Hey, I just googled "Paperstone" and came to your discussion.  Just wanted to let you know that I'm a rep for Paperstone and it's much less expensive than Richlite.  Yes, it is very enironmentally friendly.  We don't have a dealer yet in the East (which I think you're from) so shipping could add up, but I'd be happy to send some samples.  Just email me back if you want me to send you some.  Sorry for interupting!  Ann Barr

Ann Barr
Thursday, April 22, 2004

Firstly, give the kids a break.  The Loftcube is still in its prototype stages, and they're trying to come up with a marketable solution for crowded urban living.  Six young men and one young girl who think "Hey, this looks hip and retro, and wouldn't it be cool to live in the sky."  With further research, perhaps the loftcube will be an adaptable living space.  Perhaps attaching it to the sides of a tall apartment complex rather than the roof?  The loftcube is not dead yet, and who's to say people won't simply adapt them into their backyards as a space for guests and kids.  Rather than discount the loftcube altogether, I think there are alternatives to its current primary objectives.

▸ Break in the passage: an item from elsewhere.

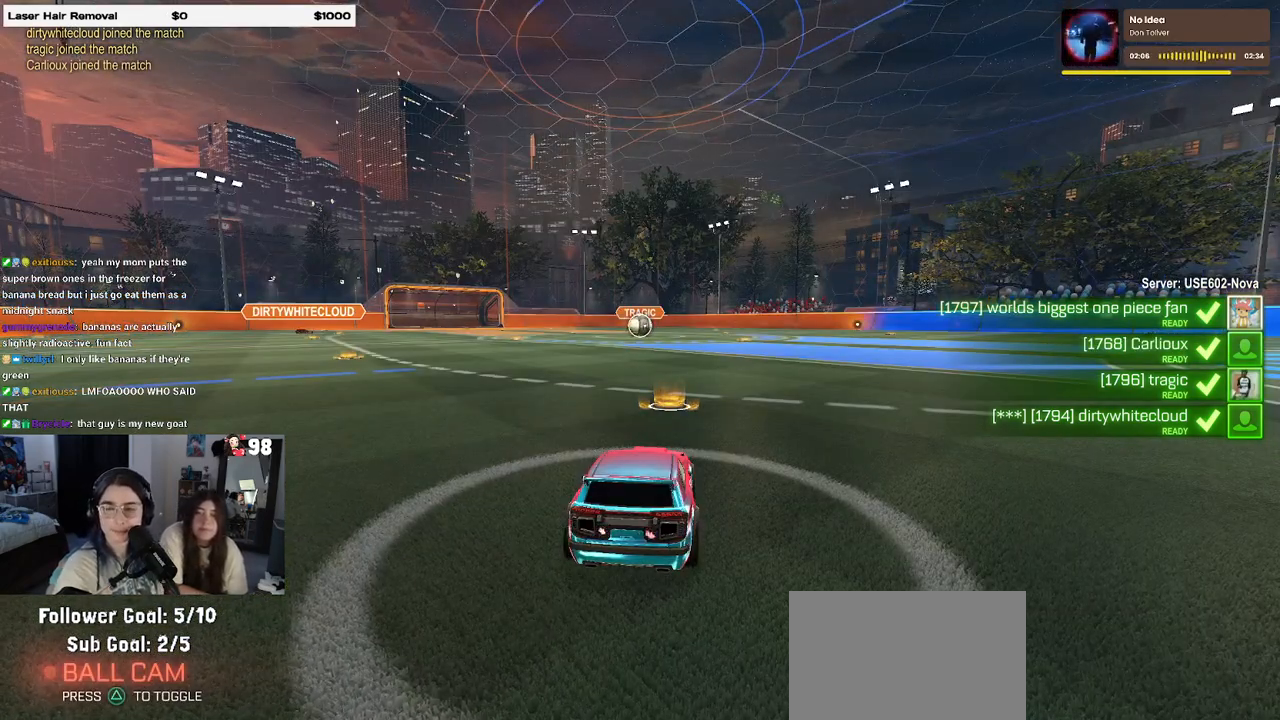
{"buttons": [], "left_stick": "center", "right_stick": "center", "events": []}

Roof-top usage is not uncommon in most places, and Berlin is no exception.  There are numerous buildings with roof-top cafes and even more with rooftop gardens.  It's naive, but I understand where the group was going with it all. 

Though the cost is 55,000 Euro (which values itself just under $66,000 by today's market), it's still cheaper than most apartments and flats available for sale in most major cities (except maybe Bucharest).  I think the main concern is not its location so much as its transport.  What Matrix heros are out there that can delicately place a large white cube in the middle of a skyscraper filled city without doing any damage at a reasonable cost to the buyer? 

Jennifer
Thursday, April 29, 2004

The most expensive cost of housing in major urban areas is not the structure but the land.  Even if the buildings could support the load and had space available the roof space isn't free.